Nous avons aussi obtenu des preuves suggérant qu'en absence d'une scolarité postsecondaire canadienne, les immigrants ne bénéficient pas tous de l'augmentation de la durée de leur résidence permanente au Canada. Comparativement aux Canadiens de naissance par exemple, les immigrants qui ont achevé leur plus haut niveau d'éducation postsecondaire au Pakistan ou en Corée du Sud étaient plus susceptibles d'être inactifs et moins susceptibles d'être des employés salariés, même après avoir été des résidents permanents canadiens pendant une décennie au moins. En revanche, les immigrants établis qui ont terminé leur plus haut niveau d'études postsecondaires au Canada, aux États-Unis, au Royaume-Uni ou en France ont eu, en moyenne, la même probabilité que les Canadiens de naissance d'être des travailleurs sous-qualifiés ou des travailleurs autonomes, toutes choses étant égales par ailleurs.
Nos estimations ont aussi indiqué que l'employé canadien de naissance moyen de 25 à 64 ans avec une éducation postsecondaire était susceptible d'avoir un avantage salarial vis-à-vis de son homologue immigrant dont la magnitude dépendait du lieu du plus haut niveau d'études postsecondaires et de la cohorte d'immigration. À titre d'exemple, le Canadien de naissance typique avec une éducation postsecondaire était susceptible de gagner, en moyenne, 62 % de plus qu'un immigrant très récent qui a terminé ses études postsecondaires au Pakistan ou dans la Fédération de Russie. Inversement, le désavantage salarial moyen associé aux immigrants très récents qui ont achevé leur plus haut niveau d'éducation postsecondaire au Canada, aux États-Unis et au Royaume-Uni était respectivement de -32 %, de -30 % et de -25 %. Nos résultats multivariés ont mis en évidence l'importance de tenir compte du biais de sélection lors de l'estimation des déterminants des revenus d'emploi au Canada. Enfin et surtout, nous avons examiné la mesure dans laquelle nos estimations reflèteraient les différences de caractéristiques telles que le statut d'immigration et l'expérience professionnelle canadienne potentielle. Nos analyses de sensibilité ont offert des conclusions similaires, soit que, comparativement aux Canadiens de naissance à attributs mesurés similaires, les immigrants de 25 à 64 ans avec une éducation postsecondaire étaient plus susceptibles d'expérimenter un désavantage salarial qui varie avec le lieu d'études et la durée de résidence permanente au Canada.
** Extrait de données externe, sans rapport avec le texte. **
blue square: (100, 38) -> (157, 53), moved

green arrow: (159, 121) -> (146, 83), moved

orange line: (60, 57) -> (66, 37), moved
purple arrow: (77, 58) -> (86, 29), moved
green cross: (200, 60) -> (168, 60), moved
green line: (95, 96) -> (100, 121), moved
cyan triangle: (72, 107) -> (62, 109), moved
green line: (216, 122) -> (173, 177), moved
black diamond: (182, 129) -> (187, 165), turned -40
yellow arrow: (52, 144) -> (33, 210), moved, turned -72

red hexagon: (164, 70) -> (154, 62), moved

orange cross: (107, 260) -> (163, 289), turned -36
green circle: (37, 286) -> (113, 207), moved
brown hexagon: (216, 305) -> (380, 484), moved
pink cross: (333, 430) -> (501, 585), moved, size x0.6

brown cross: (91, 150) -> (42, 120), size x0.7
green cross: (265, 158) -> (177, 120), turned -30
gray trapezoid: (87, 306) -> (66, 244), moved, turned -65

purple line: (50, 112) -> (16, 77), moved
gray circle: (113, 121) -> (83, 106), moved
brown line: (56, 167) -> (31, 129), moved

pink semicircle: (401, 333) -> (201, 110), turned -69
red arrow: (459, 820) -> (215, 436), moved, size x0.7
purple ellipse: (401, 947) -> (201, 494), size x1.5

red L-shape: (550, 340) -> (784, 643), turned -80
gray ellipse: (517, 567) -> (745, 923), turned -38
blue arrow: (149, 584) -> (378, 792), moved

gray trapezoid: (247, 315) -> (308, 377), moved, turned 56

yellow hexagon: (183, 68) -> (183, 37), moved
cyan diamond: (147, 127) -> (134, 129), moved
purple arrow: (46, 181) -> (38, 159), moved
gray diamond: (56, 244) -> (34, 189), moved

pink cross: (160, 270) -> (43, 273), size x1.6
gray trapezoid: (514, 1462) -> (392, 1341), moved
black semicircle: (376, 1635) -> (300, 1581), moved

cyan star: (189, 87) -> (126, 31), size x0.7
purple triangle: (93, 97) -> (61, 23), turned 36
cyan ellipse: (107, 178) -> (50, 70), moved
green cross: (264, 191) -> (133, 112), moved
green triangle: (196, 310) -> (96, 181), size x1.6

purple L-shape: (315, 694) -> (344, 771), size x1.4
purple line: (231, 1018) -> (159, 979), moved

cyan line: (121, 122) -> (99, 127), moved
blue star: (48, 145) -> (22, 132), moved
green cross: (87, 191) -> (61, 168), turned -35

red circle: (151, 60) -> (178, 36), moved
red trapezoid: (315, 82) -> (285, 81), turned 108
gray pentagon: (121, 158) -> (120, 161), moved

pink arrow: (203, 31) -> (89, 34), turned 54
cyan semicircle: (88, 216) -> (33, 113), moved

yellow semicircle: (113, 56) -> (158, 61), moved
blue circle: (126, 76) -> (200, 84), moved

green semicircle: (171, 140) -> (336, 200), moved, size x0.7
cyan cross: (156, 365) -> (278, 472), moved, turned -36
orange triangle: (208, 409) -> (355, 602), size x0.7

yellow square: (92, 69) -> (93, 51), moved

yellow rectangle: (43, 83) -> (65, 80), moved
Nos résultats nous ont mené à conclure que plusieurs employeurs éventuels qui utilisent l'éducation pour jauger la productivité des participants au marché du travail percevraient les « produits » des systèmes éducatifs postsecondaires britannique, américain, français et allemand comme ayant plus de composantes facilement transférables au Canada que les « produits » des systèmes éducatifs postsecondaires chinois, russe, pakistanais et sud-coréen. Nos résultats appuient l'idée selon laquelle plusieurs employeurs canadiens ainsi que bon nombre d'autres parties prenantes (comme les organismes de réglementation, les comités d'évaluation, etc.) peuvent ne pas jauger les titres scolaires postsecondaires de toutes les régions sources sur un standard unique.